December 13, 2013 by scratchtype1
It figures that after 2 relatively mild and snow-free winter seasons, that the one where I’ve come back to running and doing so barefoot would possibly feature 3 significant snows within a week’s time. This last Sunday here saw about 6 to 8 inches, then Tuesday followed up with about 2 inches or so, and now tomorrow, Saturday, could see a few more inches. I’m hoping that I can get out early tomorrow and run in the Xeros, the roads I will run on if so should be dry enough and clear of any snow or ice.
But the park I run at after work during the week is all snow and ice at this time. Well, today there were a couple of bare pavement sections, but other than that, packed snow and ice. I’m not willing yet to try that out barefoot, and before I use the Xeros on it, I’m going to wait for the Christmas present I asked for, wool toe socks. Still, I don’t want to lose the aerobic fitness I’ve been gaining, so I figured it was time to make use of that pair of running shoes I bought back 2010 but never got around to using. So because of that, I’ve done my first 2 shodden runs yesterday and today.
They felt weird. Very very weird. Bizarre. I missed the sensation of my feet interacting with the ground. That helps me realize just how much the running experience can be about that interaction between the feet and ground.
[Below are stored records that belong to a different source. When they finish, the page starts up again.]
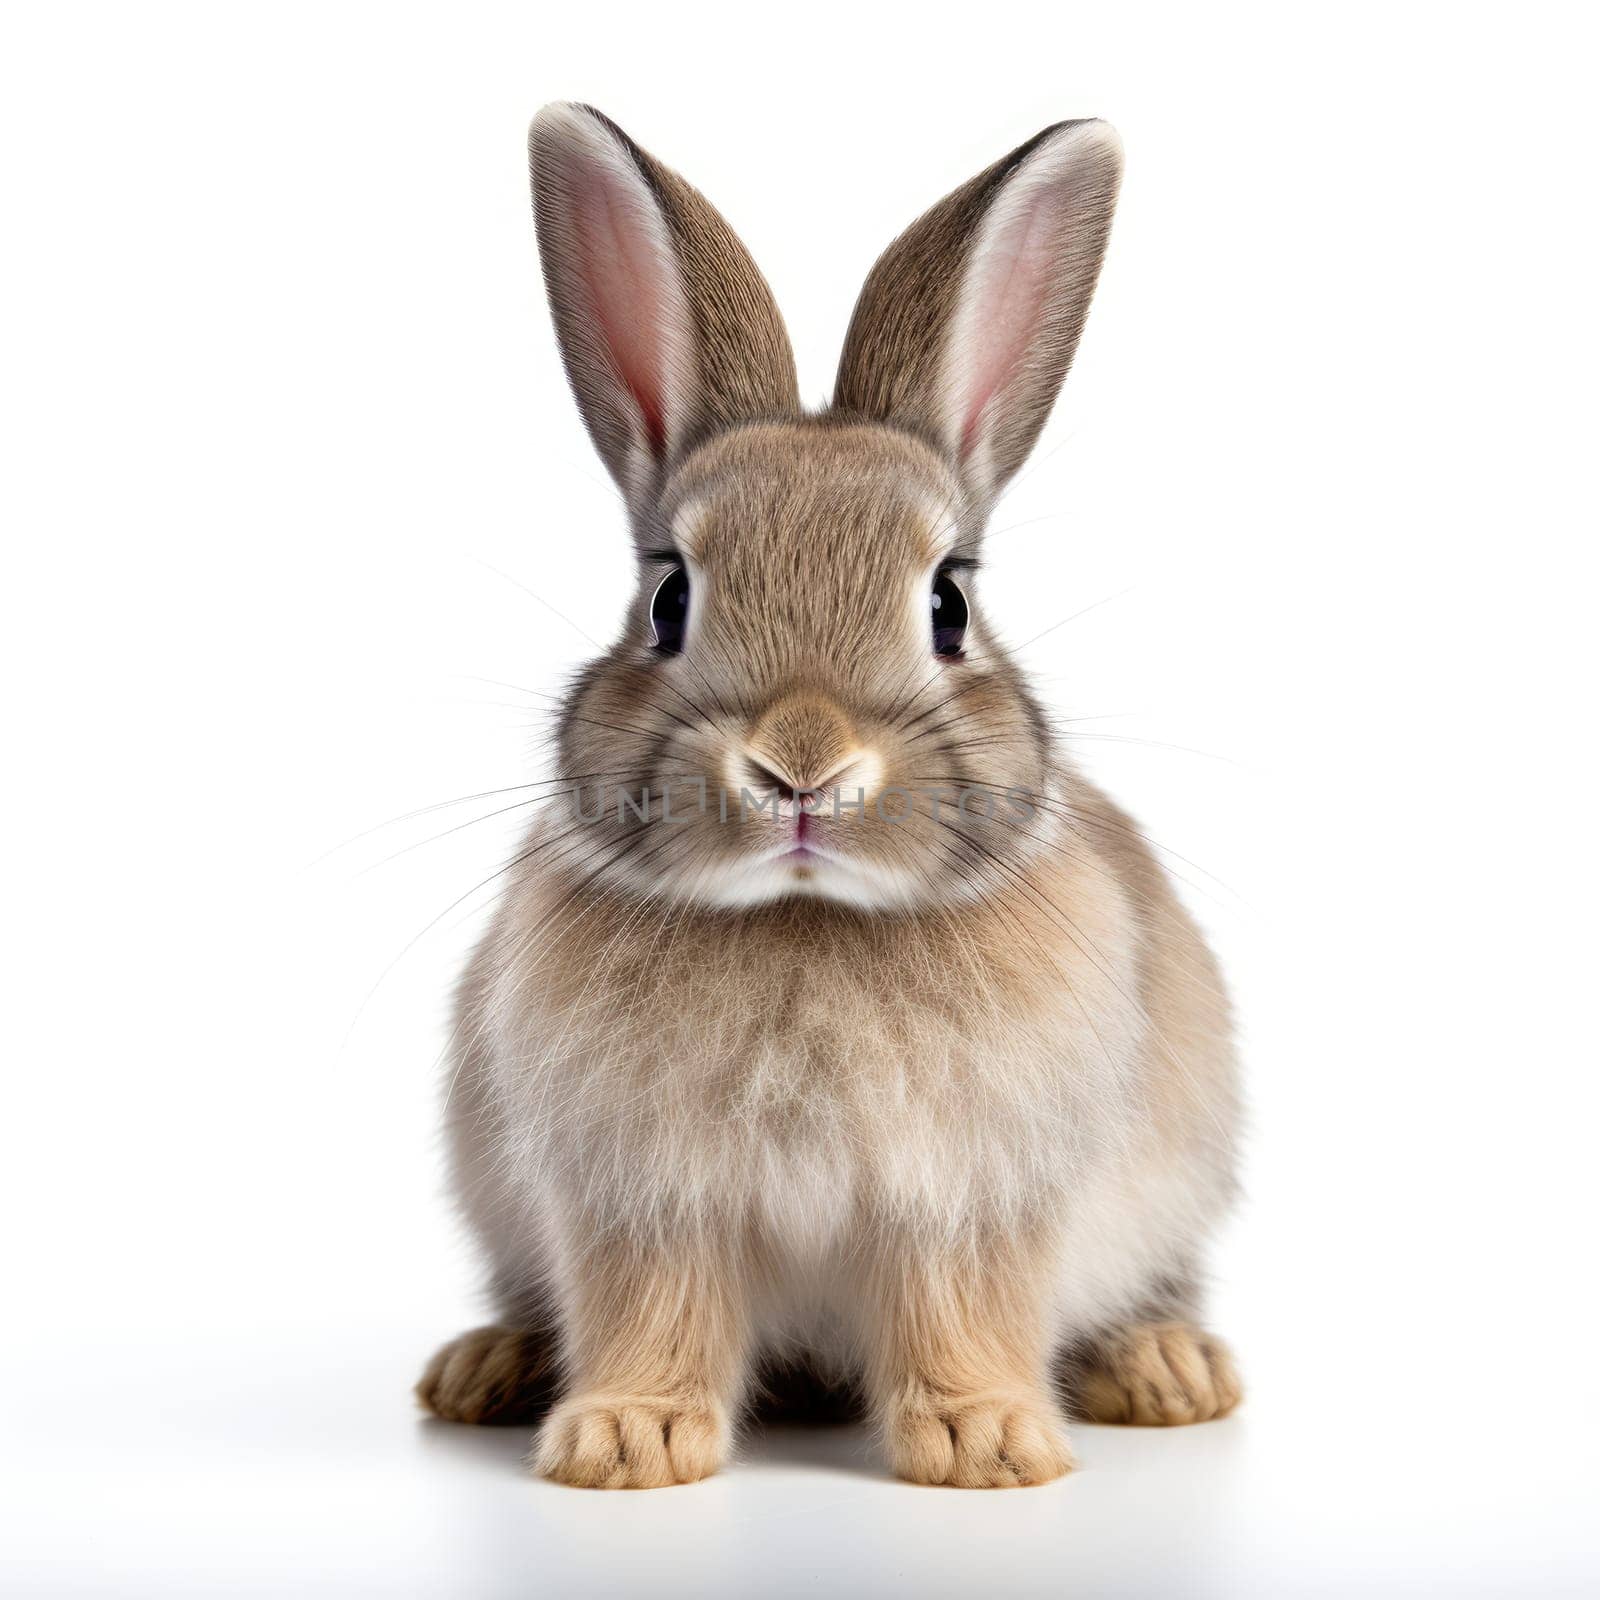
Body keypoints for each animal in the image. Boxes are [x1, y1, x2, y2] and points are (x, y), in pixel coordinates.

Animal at [419, 103, 1241, 1484]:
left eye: (949, 603)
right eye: (669, 597)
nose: (802, 765)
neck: (804, 919)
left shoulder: (969, 1196)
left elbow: (960, 1308)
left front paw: (986, 1445)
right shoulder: (641, 1196)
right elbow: (652, 1308)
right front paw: (628, 1442)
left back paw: (1168, 1369)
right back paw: (481, 1369)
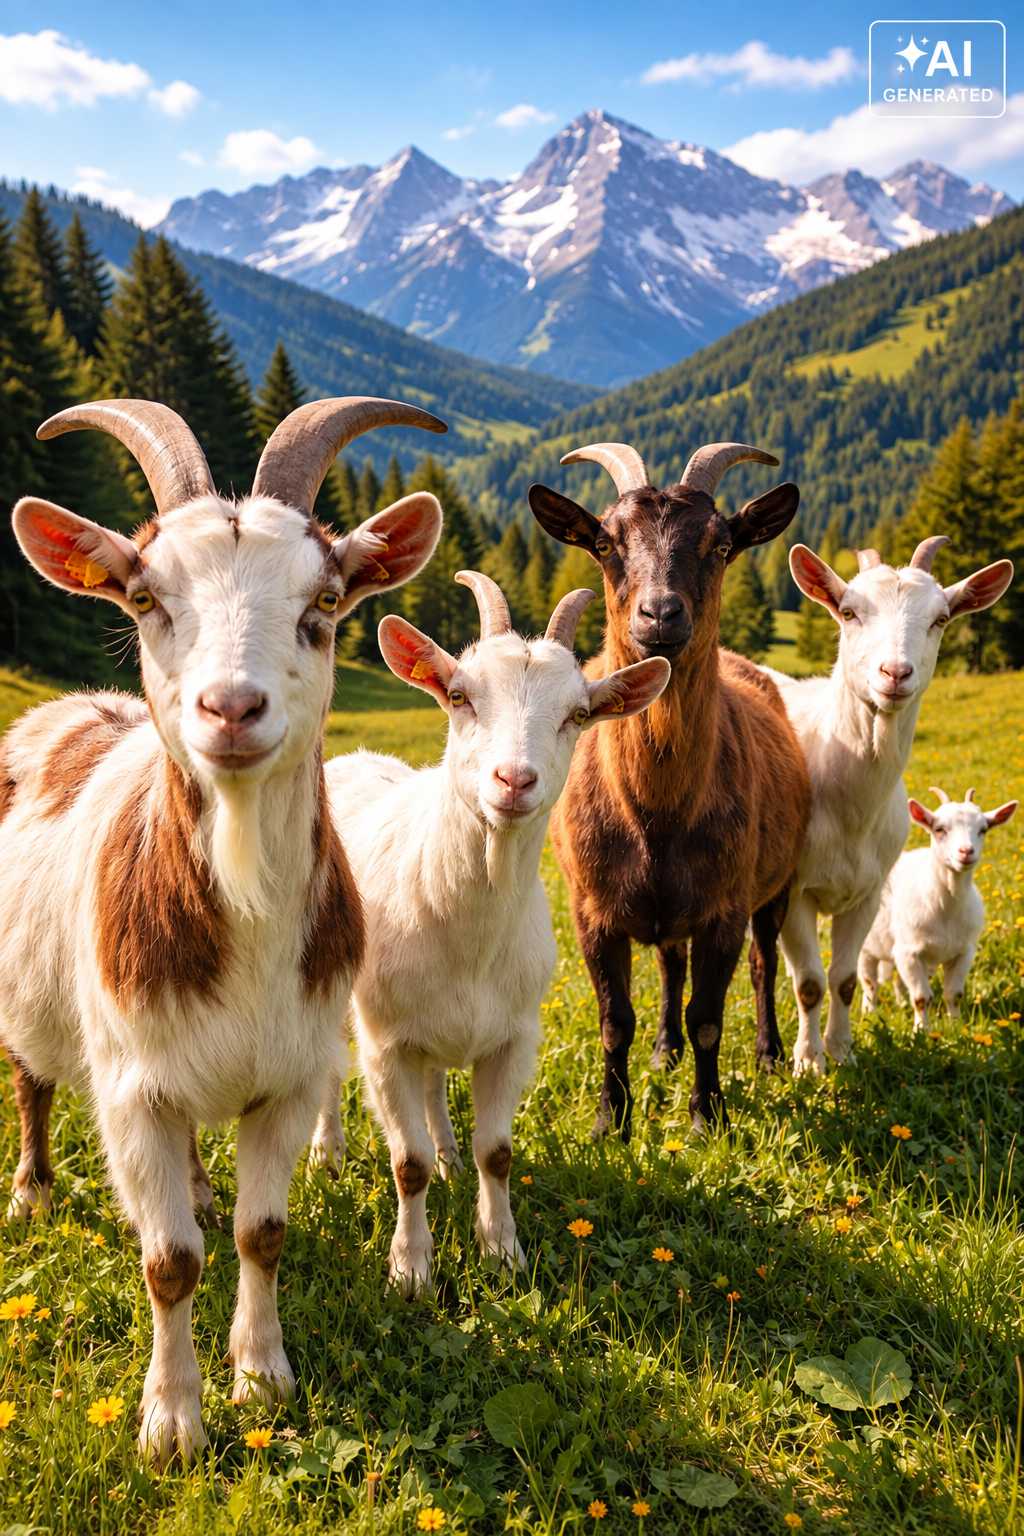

And how much many running shoes can disrupt that, divorce us from the earth, sever our connection to the ground and to our feet, to those bundles of nerves in the plantar skin.
I did have the good fortune once of a different sort of running, one which can not really be done barefoot. Snowshoe running. It was quite beautiful, to run in the snow, to run in a pair of snowshoes that I will never run in again. I’ve thought about that when I look at the countryside around me and the snow, how beautiful it would be to put a pair on and go running out there. Sadly, I can’t justify the expense really to buy a pair for myself and likely how little I would get to use them, along with the basic fact most of the money I make has to go to the necessities of life.
I dreamed that I was running again in them last night, with a soft snow falling around me. Everything was quiet and I was almost floating rather than running.
But dreams are only dreams, and what we might once have dreamed of is no more. So I should hope to dream something more realistic tonight, of the barefoot runs to come again when there is less winter, less cold and less snow. While I may not have the opportunity of the one sort of beauty anymore, I still have a realistic one waiting for me, a real one waiting for me.